Duran glanced back over his shoulder when Varden came into the room, then turned and faced the other man. “I’ve decided to deal with Mason myself.”
“Yes, sir.”
“Which means you’ll be continuing on to Portland without me.”
Varden nodded. “I understand.”
“Do you? Then don’t fail me, Varden. I want Sarah Gallagher.”
“I will get her for you, sir,” Varden said coolly.
“Will you? We’ll see, Varden. We will see. In the meantime, I’ll rejoin you at the next stage of the operation.”
“Yes, sir.” Alone at last, Varden went to the window for a moment and looked out. But there was nothing much to look at, and he turned back into the room with a faintly irritated shrug.
He was pleased, though. It had worked out better than he could have hoped for.

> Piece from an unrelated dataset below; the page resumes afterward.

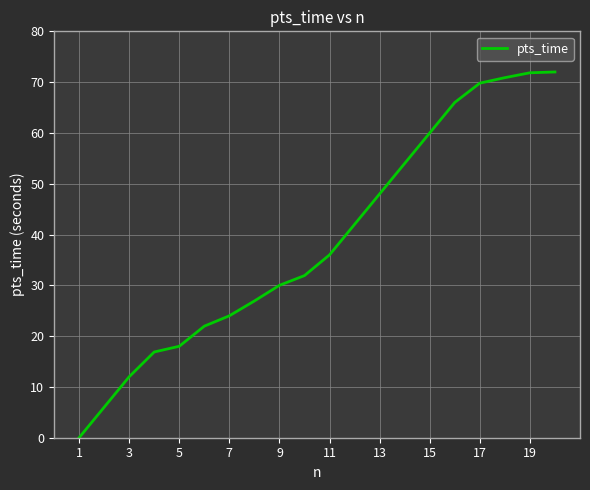

What is the maximum value shown in the chart?

72.0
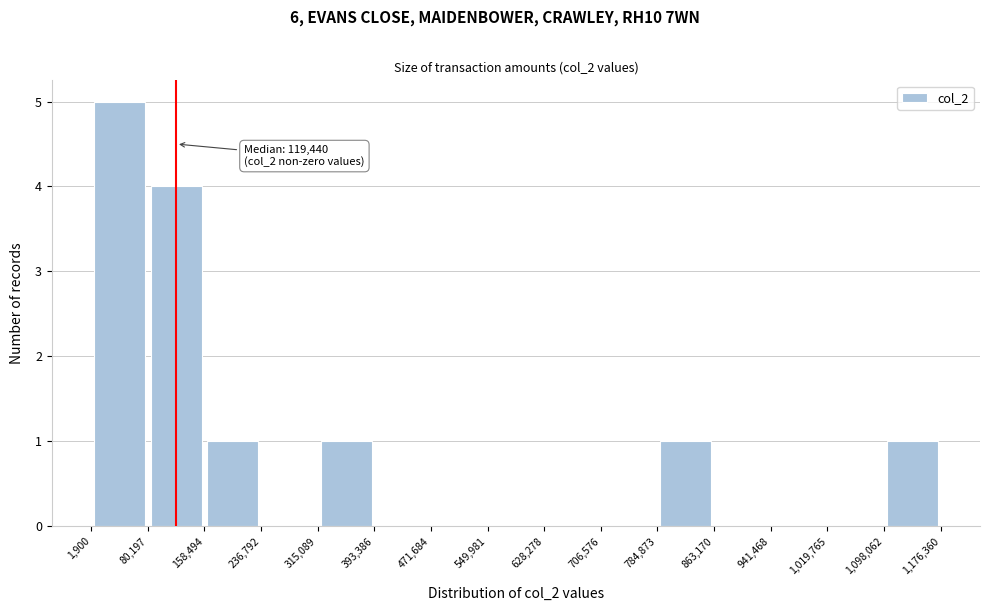

Over which range of the x-axis is the bar tallest?

1,900 to 80,197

He had time now, and a chance to run the operation the way he wanted, the way it needed to be run.
He picked up the phone and placed a call to a number he knew well. “Astrid. I want you in Portland, immediately.”
“You want me?” Her voice was, just faintly, mocking. “Does Duran know about this?”
Varden kept a rein on his temper. “Of course.”
“Well, in that case, I’m on my way.” Definite mockery now.
Varden allowed the disrespect to pass unchallenged. It hardly mattered, after all. When his plan worked, Astrid would have no doubt at all who was her superior.
And neither would Duran.
By four o’clock that afternoon, they were checked into yet another chain hotel in another small suite. Sarah, who had said nothing else after their brief conversation and had at least appeared to sleep all the way to Portland, agreed only reluctantly to eat something before retreating to the bedroom and going to sleep once again. Despite what she’d said about sleep not helping, it seemed her body or mind demanded it.
Tucker checked on her several times during the next few hours, only to find her so deeply asleep that she never even changed position on the bed. That the depth of her sleep bordered on unconsciousness disturbed him, but he was reluctant to force her awake before she was ready. Especially given what lay ahead of them.
He was left with far too many hours alone in which to brood. He tried to occupy himself in searching for and gathering more information about the conspiracy surrounding them, but everything he found was more nebulous confirmation of his beliefs and theories—but no proof whatsoever. He finally turned off the laptop and slouched back in the uncomfortable chair at the desk near the window, staring across the room at the muted MSNBC on television without noticing what had gone on in the world today.
It was maddening that he’d been unable to find a shred of solid proof to confirm what they suspected. Yes, psychics had seemingly died or disappeared, all over the country and for years, yet each instance appeared accidental or at least explicable. There had even been people convicted in abduction cases and put away—and in at least a couple of cases executed—for murders, despite the absence of bodies. As far as the legal system was concerned, each was an isolated incident. Despite all the various databases beginning to connect diverse law enforcement agencies across the country, none had, apparently, noticed any kind of pattern.
There was no evidence of a conspiracy. No evidence, that is, that anyone not involved in this would believe.
Tucker began to feel some sympathy for the conspiracy “nuts” he’d heard about for years, those who insisted that someone else had fired at JFK from the grassy knoll, or that the government was hiding the existence of extraterrestrials, or that Elvis was alive and well and living in Topeka.
The very idea of yet another vast, inexplicable, and secretive conspiracy sounded so absurd that the tendency was to laugh or shrug it off, or at the very least greet each new conspiracy theory with a roll of the eyes and patent disbelief. You could pile the facts one on top of the other, list a long string of events too similar to be coincidence, and come up with a neat (if bizarre) theory to explain it all—and there was absolutely no concrete evidence to back up your claims.
Even more, there was no explanation, no reason you could offer to add weight to the theory. Psychics were being taken. Why? Who was taking them? Where were they being taken?
And—oh, by the way—how come nobody but you noticed them being taken?
For something so vast and long-lived, this thing had left few tracks for anyone to follow and no fingerprints at all. There was no clue as to who was behind it. No clue as to the reasoning or purpose behind it. No evidence other than speculation, and precious little of that.